Allowance for Credit Losses Bolstered
The allowance for credit losses rose to $68.2 million, representing 1.35% of total loans after the specific reserve actions. Management framed the higher reserve as conservative positioning given uncertainty around resolution timing and ultimate loss severity.
Provision Expense and Ongoing Credit Noise
Excluding the single‑borrower provision, provision expense would have been $4.2 million, more in line with recent trends.

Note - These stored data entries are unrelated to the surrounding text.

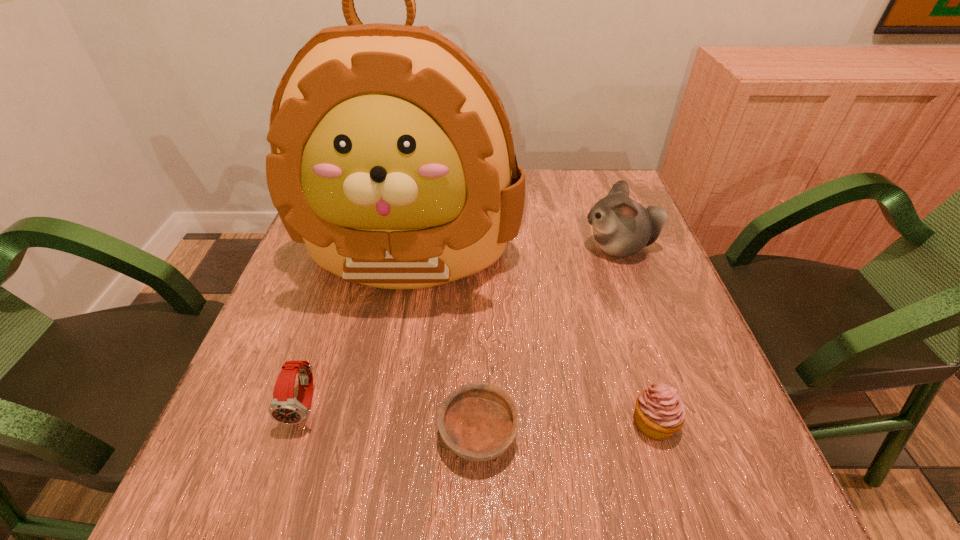
Image resolution: width=960 pixels, height=540 pixels. Find the location of `vacant region between the fourth shortest object and the watch`. vacant region between the fourth shortest object and the watch is located at coordinates (462, 326).

Locate an element on the screen. blank region between the watch and the bowl is located at coordinates (392, 420).

Locate an element on the screen. The height and width of the screenshot is (540, 960). free spot between the cupcake and the backpack is located at coordinates (532, 337).

The width and height of the screenshot is (960, 540). In order to click on empty location between the bowl and the second tallest object in this screenshot , I will do `click(549, 340)`.

This screenshot has height=540, width=960. I want to click on vacant area that lies between the backpack and the bowl, so click(444, 342).

This screenshot has width=960, height=540. Identify the location of object that is the fourth closest to the bowl. (622, 227).

Select which object appears as the third closest to the bowl. Please provide its 2D coordinates. Your answer should be formatted as a tuple, i.e. [(x, y)], where the tuple contains the x and y coordinates of a point satisfying the conditions above.

[(284, 408)]

Locate an element on the screen. free space that satisfies the following two spatial constraints: 1. on the front-facing side of the bowl; 2. on the left side of the backpack is located at coordinates (376, 434).

This screenshot has width=960, height=540. Identify the location of vacant area in the image that satisfies the following two spatial constraints: 1. on the face of the watch; 2. on the left side of the bowl. (296, 434).

You are a GUI agent. You are given a task and a screenshot of the screen. Output one action in this format:
    pyautogui.click(x=<x>, y=<y>)
    Task: Click on the vacant space that satisfies the following two spatial constraints: 1. on the face of the watch; 2. on the left side of the bowl
    The image size is (960, 540).
    Given the screenshot: What is the action you would take?
    pyautogui.click(x=296, y=434)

Executives cautioned that until the loan is resolved through foreclosure, note sale or another exit, some reserve and earnings volatility is likely to persist.
Near‑Term Margin Pressure, Then Modest Rebound
Management signaled that net interest margin is likely to compress modestly in Q2 from the current 3.75%, reflecting balance‑sheet growth and the impact of the nonaccrual. They nevertheless expect modest margin expansion later in the year as new loan production and funding mix improvements work through the model.
Strategic Investments Drive Temporary Expense Uptick
Core expenses ticked higher largely because of branch renovation and relocation outlays and higher professional fees, partially offset by reduced advertising. Executives described these as strategic investments that create short‑term cost pressure but are embedded in, and consistent with, the maintained full‑year expense guidance.
Guidance Signals Confidence Despite Credit Volatility
Looking ahead, Amalgamated is guiding to Q2 net interest income of $81 million to $83 million and modest near‑term NIM pressure before improvement later in the year. For 2026, higher NII and core PTPP targets, an 8% balance‑sheet growth goal, stable fee income near $9.8–10 million per quarter and controlled expenses around $188 million underscore management’s confidence in the earnings trajectory.
Amalgamated Bank’s call painted a picture of a franchise growing revenue, loans and deposits while steadily improving efficiency, even as one multifamily credit created a noticeable dent in quarterly results. With capital strong and 2026 guidance raised, investors are being asked to look through near‑term credit noise to an earnings profile management believes remains on an upward path.